Southway Builders v. United States Sur. Co., 2022 Va. Unpub. LEXIS 12, 2022 WL 2978256 (Va. Jul. 28, 2022)
Southway Builders, Inc. (“Southway”) entered into a subcontract with MAAMECH Mid Atlantic, Inc. (“MAAMECH”) for MAAMECH to provide plumbing and HVAC services (the “Subcontract”) for the Laurel Hill Adaptive Reuse Project (the Project), located in Virginia. The Subcontract contained a Maryland choice of law provision. Under the Subcontract, United States Surety Company and U.S. Specialty Insurance Company (the “Sureties”) issued a performance bond (the “Bond”) to MAAMECH, as principal, with Southway as obligee. The Bond incorporated the Subcontract with the Bond governing in the event of a conflict. Under the Bond, Southway had to bring a legal claim within 1 year of the earlier of either (the “Limitation Provision”): (1) when MAAMECH defaulted or was declared in default by Southway, (2) MAAMECH ceased work on the Project, or (3) the Sureties refused to perform pursuant to the Bond. However, the Bond provided that if the Limitation Provision was void or prohibited by law, the minimum period of limitations available to sureties as a defense in the jurisdiction where any proceeding is instituted would apply (the “Savings Provision”).
On March 15, 2017, Southway declared MAAMECH had defaulted on the Subcontract. On May 11, 2017, Southway and the Sureties entered into a Memorandum of Understanding (the “MOU”) that provided that disputes under the MOU, Subcontract, or Bond would be resolved in Virginia in accordance with the Subcontract and Bond as interpreted by Virginia’s laws. On April 30, 2018, the Sureties denied Southway’s claim under the Bond’s Limitation Provision. On November 1, 2019, the Sureties filed a declaratory judgment action, seeking a declaration that Southway was time-barred from suing under the Bond’s Limitation Provision. The Sureties argued that Southway needed to bring suit on the Bond by no later than March 15, 2018, one year from when Southway declared MAAMECH in breach. The Sureties filed for summary judgment. Southway argued that Maryland law applied to the Bond because it was issued in Maryland, the Limitation Provision in the Bond was void ab initio, and that Virginia’s 5-year limitation period applied to the filing of a claim under the Bond.

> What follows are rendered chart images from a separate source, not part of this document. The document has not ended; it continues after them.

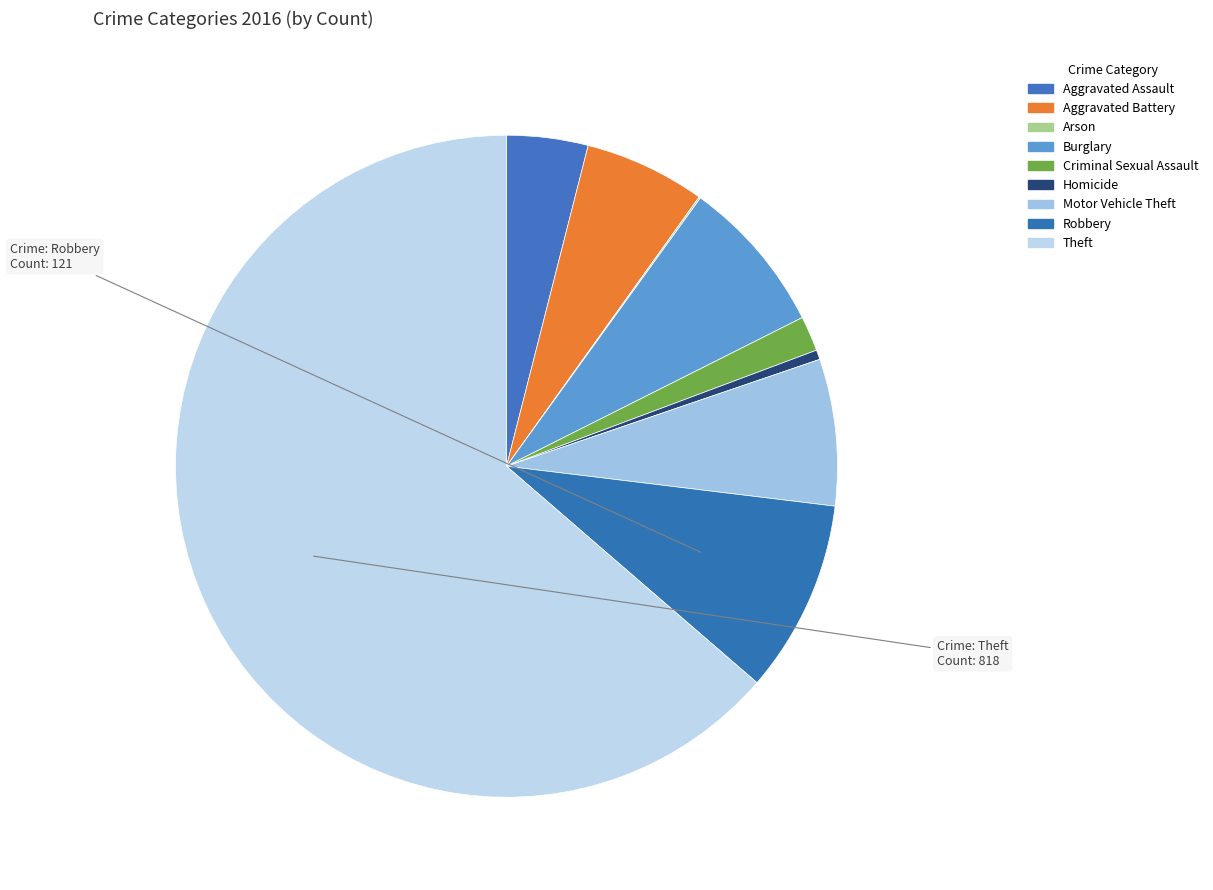

Which has a higher value, Burglary or Robbery?

Robbery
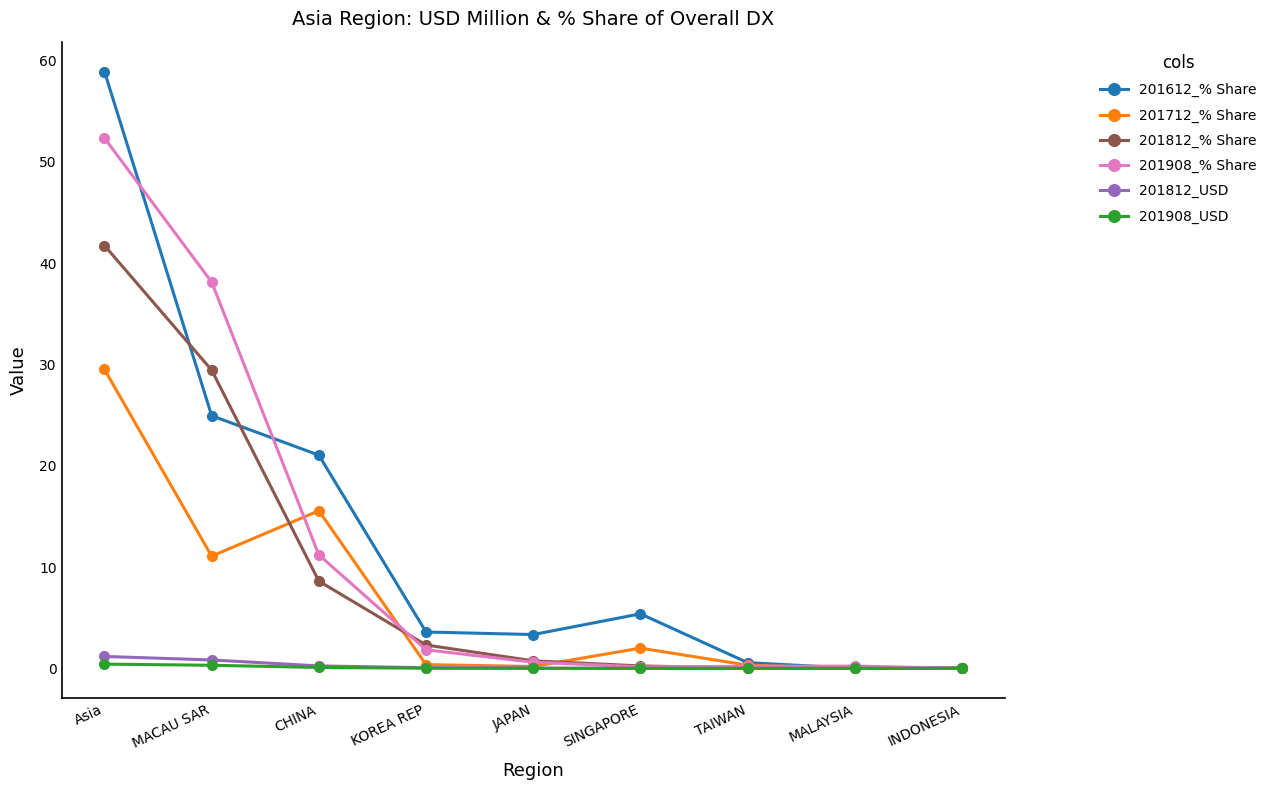

What is the label of the 7th point from the left?

TAIWAN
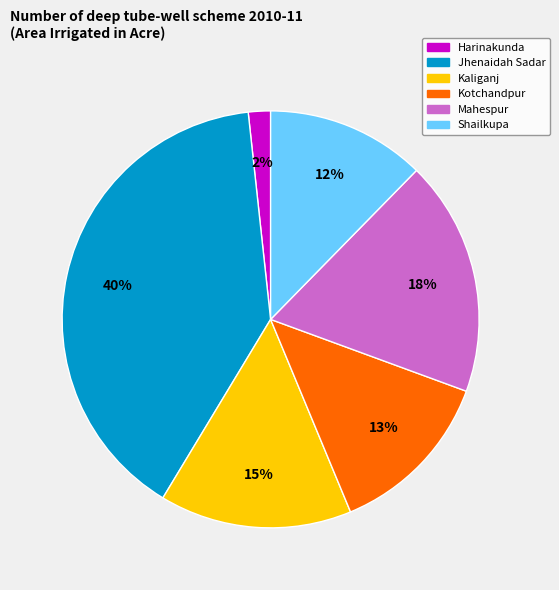

To the nearest percent, what is the combined percentage of Jhenaidah Sadar and Kaliganj?

55%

The Supreme Court of Virginia disagreed with Southway and affirmed the Circuit Court. The Bond is construed as an insurance contract. Unless otherwise specified, actions on written contracts must be brought within 5 years. Va. Code § 8.01-246(2). However, no provision in any insurance policy will be valid if it limits the time within which an action may be brought to less than 1 year after the loss occurs or the cause of action accrues. Va. Code § 38.2-314. If Virginia’s choice-of-law rules required the Circuit Court to apply Maryland law and Maryland law rendered the Limitation Provision void, the Saving Provision in the Bond would apply to the applicable limitation period and Virginia Code § 38.2-314 allows the parties to an insurance contract to reduce the limitation period to 1 year. Construing the Saving Provision according to its plain meaning, the “least possible” limitation period “valid” in an insurance contract in Virginia is 1 year.